Edmund Hollander, the landscape architect who oversaw the Belnord courtyard’s overhaul.
Hollander—an AD100 Top Designer who is known for work at Washington, D.C.’s John F. Kennedy Center for the Performing Arts and for creating exclusive oases for moguls like Jonathan Tisch, William Rudin, and Lloyd Blankfein—said that despite the limitations on landmarks, his firm was still able to give the Gilded Age slab a dose of much-needed updating.
To do so, Hollander’s team stripped the space down to the “roof” level, and then carefully restored every element—all the way to re-gilding the faded lamp fixtures. They also sought to emphasize the building’s strong symmetry along with the garden’s original geometry. This was done by reconstructing the central court around the fountain, as well as the parallel promenades that run the length of the courtyard and the paths from the arched entryways. They then installed granite paving with decorative inlays and bandings that reference original planting beds and the building’s bluestone base.
All of these tasks were challenging, but Hollander says selecting plants for an environment with varied light conditions and restrictive airflow like the Belnord’s courtyard proved particularly tricky.
A rendering of the new courtyard as it was being designed by Hollander.
“I studied horticulture at the New York Botanical Garden,” Hollander says. “The interesting thing about that is you get to understand how things grow in New York City. A courtyard in a building is unlike anything you find in nature. So it’s about marrying appropriate architecture with appropriate ecology…so you don’t end up with a courtyard where half the plants are dead.”
Hollander’s solution was to find plants that “provided four-season interest” like Redpointe Maple trees, boxwoods, hollies, hydrangeas, rhododendrons, azaleas, and hellebore, which bloom in January. The result: a garden courtyard that looks very much like it did in the early 20th century.

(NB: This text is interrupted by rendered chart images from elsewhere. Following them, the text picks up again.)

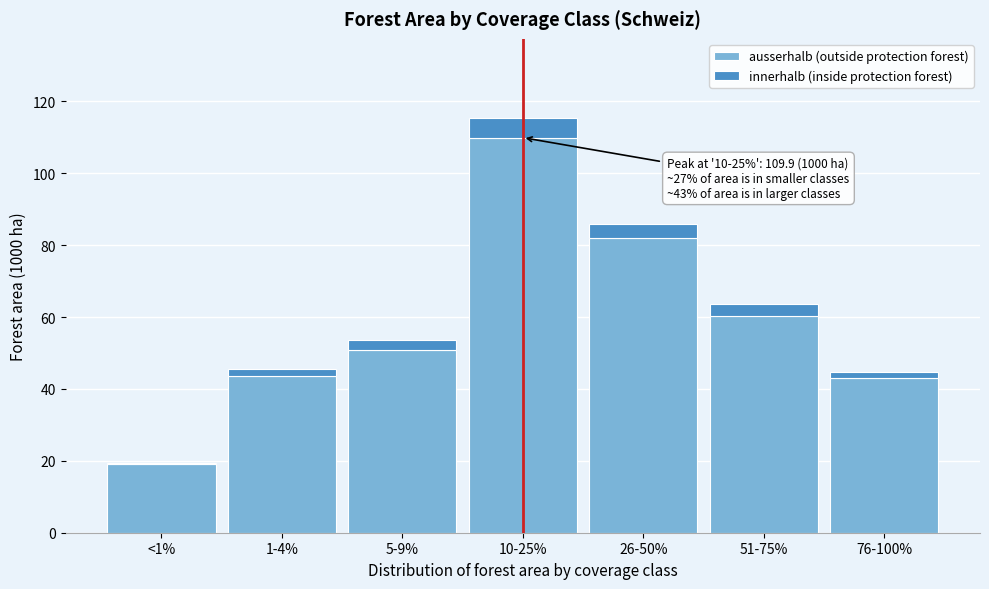

Reading left to right, transcribe the values for ausserhalb (outside protection forest).

<1%=19.2	1-4%=43.7	5-9%=50.7	10-25%=109.9	26-50%=81.9	51-75%=60.2	76-100%=43.1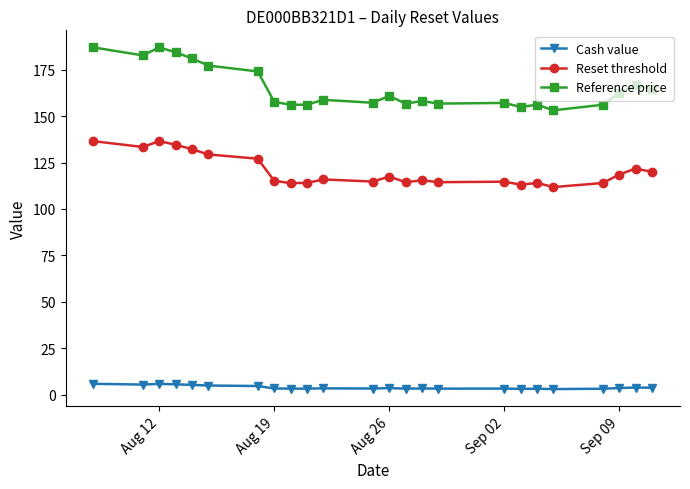

True or false: Cash value has more than 1 points higher than both neighbors.

True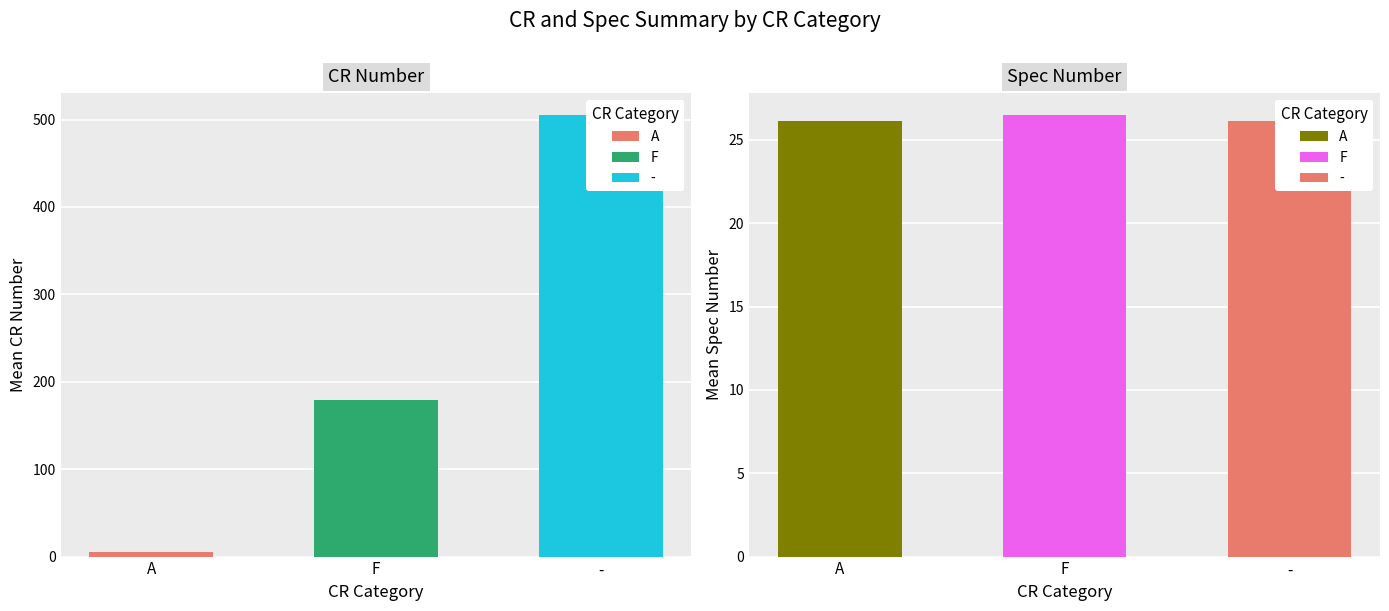

What is the difference between the maximum and minimum values in the Spec series?

0.4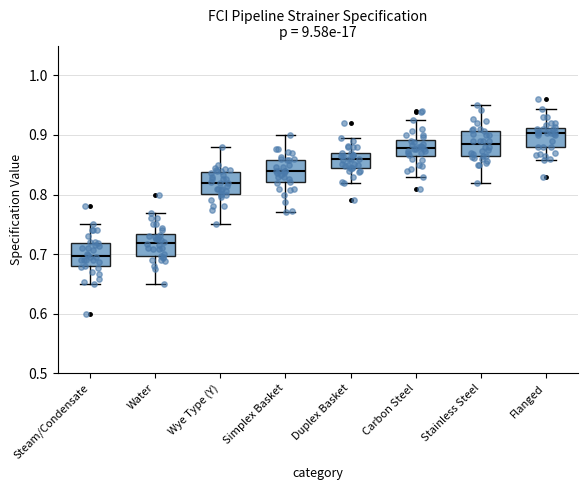

Which box's median line is the highest?

Flanged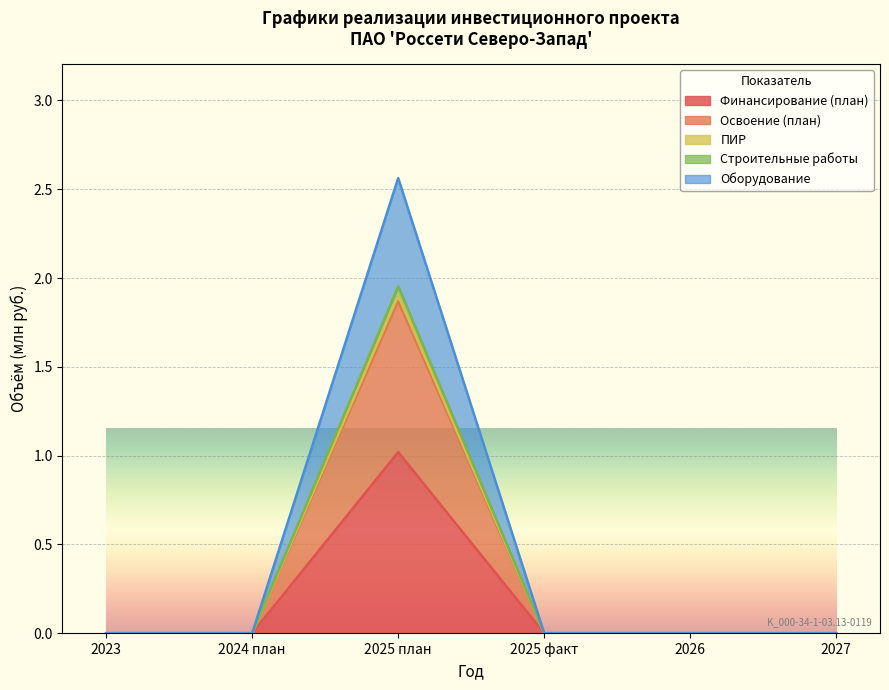

What is the highest value of the Финансирование (план) series?

1.0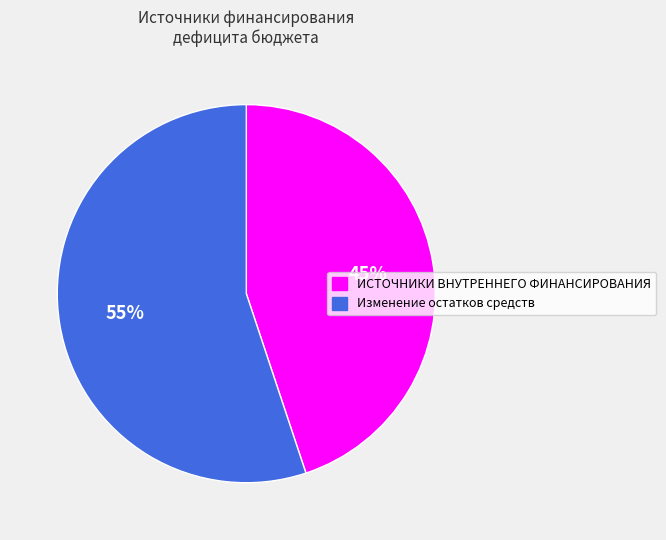

To the nearest percent, what is the average slice percentage?

50%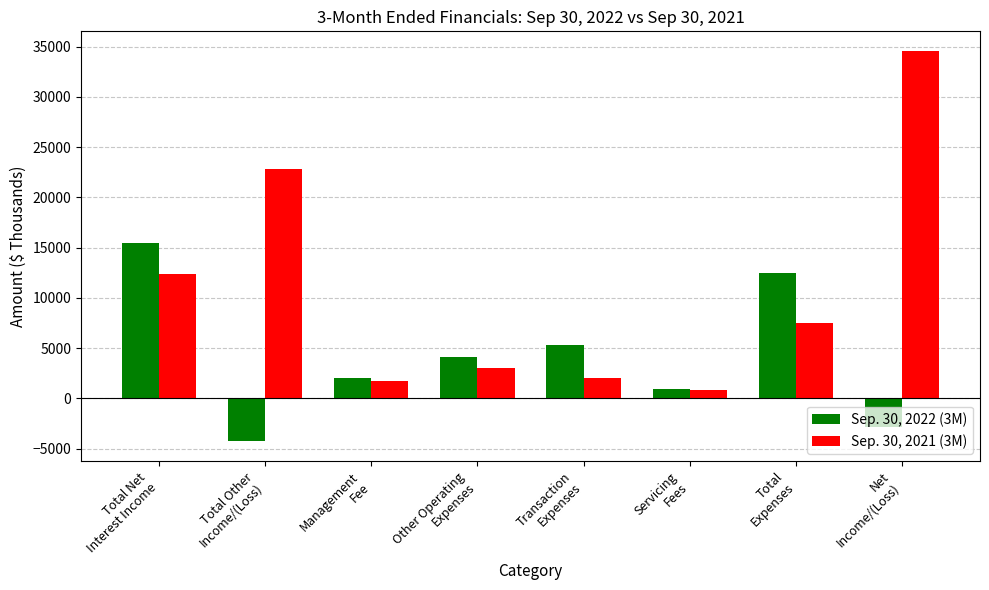

What is the value of the Sep. 30, 2022 (3M) bar at the 3rd from the left?

2064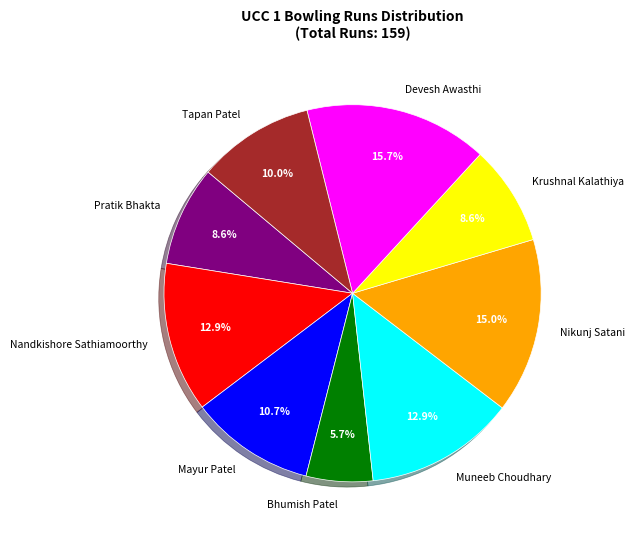

To the nearest percent, what is the difference between the Mayur Patel and Muneeb Choudhary slice percentages?

2%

For RAMSA—who recently debuted another new architecturally notable Manhattan project across Central Park on the Upper East Side —partnering with Hollander was an exercise in both beauty and functionality. “Ed [Hollander] achieved two important goals in his work at the Belnord at same time,” says RAMSA partner, Paul L. Whalen. “First, he improved the courtyard drive to make it easy for residents to drop off and pick up right at their own lobby entrances; and second, he restored the historic quality of the garden as a wonderful visual amenity for the apartments.”
An archival image of the Belnord and its original courtyard.
Despite these rather major interventions, the new courtyard actually bears few, if any, signature Hollanderian flourish. Hollander says this has less to do with landmark restrictions and more to do with his knack for tailoring designs to fit the needs of a specific project. “Our philosophy is do no harm,” Hollander explains. “We enjoy collaborating with architects and drawing architecture into the landscape.”